Kent Otelde gerçekleştirilen toplantıya ADD Genel Saymanı Basri Gürsoy, ADD Genel Sekreteri Ayhan Yalçınkaya, ADD Karaman Şube Başkanı Ülkan Şanlıtürk, dernek yönetimi ve basın mensupları katıldı.
“ADD Genel Başkanı Bozkurt, 7 aydır genel başkanlığını sürdürdüğü ADD’nin hiç bir siyasi partinin bağlantısı olmayan kamu yararına çalışan bir dernek olduğunu fade ederek, “331 şubemiz ve 58 bini aşan üyemizle Türkiye’nin her yerinde çalışma yapıyoruz. Bizde 7 aydır ülkemizi dolaşıyoruz. Bu hafta sonu Karaman’daydık. Önümüzdeki hafta Bartın, Amasra ve Sinop’ta olacağız. ADD’nin bugünkü görevi bize göre Anadolu ve Rumeli Mudafuk Cemiyetinin 1919-20-21 yıllarındaki görevi. Yani Türk milletine bugün ülkemizin hem iç, hemde dış sorunlarla boğuşmakta olduğu ve bu sorunların çözümsüz olmadığını ama çözülebilecek iradeninde gösterilmediğini anlatmak. Bunu çok önemsiyoruz. Çünkü bu gidiş, gerek içeride, gerek dışarıda Türkiye Cumhuriyeti Devletini zayıflatan bir gidiş. Bunu herhangi bir siyasi partiyi kast ederek söylemiyorum. ADD hiçbir partinin yan organı falan değil. ADD bağımsız bir dernek. Biz partiler dışında ama siyasetin tam içindeyiz ve doğru siyasetin ne olduğunu milletimizle paylaşmak istiyoruz.

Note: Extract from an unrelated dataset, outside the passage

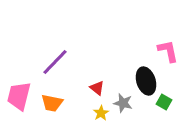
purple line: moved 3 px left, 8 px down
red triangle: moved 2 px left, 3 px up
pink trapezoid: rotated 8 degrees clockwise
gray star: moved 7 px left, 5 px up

Bu amaçla 23 Nisan 2022’de yani TBMM’nin açılışının 102. yıl dönümünde Ankara’da bir büyük buluşma gerçekleştirdik. 135 şubemizin ve 50’ye yakın şubemizin de bireysel katılımıyla yaklaşık 10 binden fazla ADD üyesiyle buluştuk. Orada Yeniden Atatürk Cumhuriyeti Manifestosu yayınladık. ADD olarak biz ülkemize nasıl bakıyoruz. Yeni bir seçime giderken nasıl bir Türkiye Cumhuriyeti yönetimi nasıl olmalıdır dediğimiz bu. Orada belirtmeye çalıştığımız şu. Sadece Konya ve Karaman ovalarının yıllık buğday üretimi Türkiye’nin yıllık buğday ihtiyacını karşılayabilecekken geçen yıl Türkiye 8.5 milyon buğday ithal etti. Oysa bizim çiftçimiz taban gübresi kullanamadı ve muhtemelen rekolte biraz daha düşecek. Hayvancılık bitti. Son bir içinde Türkiye’den 900 bin doktor dünyanın çeşitli ülkelerine göç etti.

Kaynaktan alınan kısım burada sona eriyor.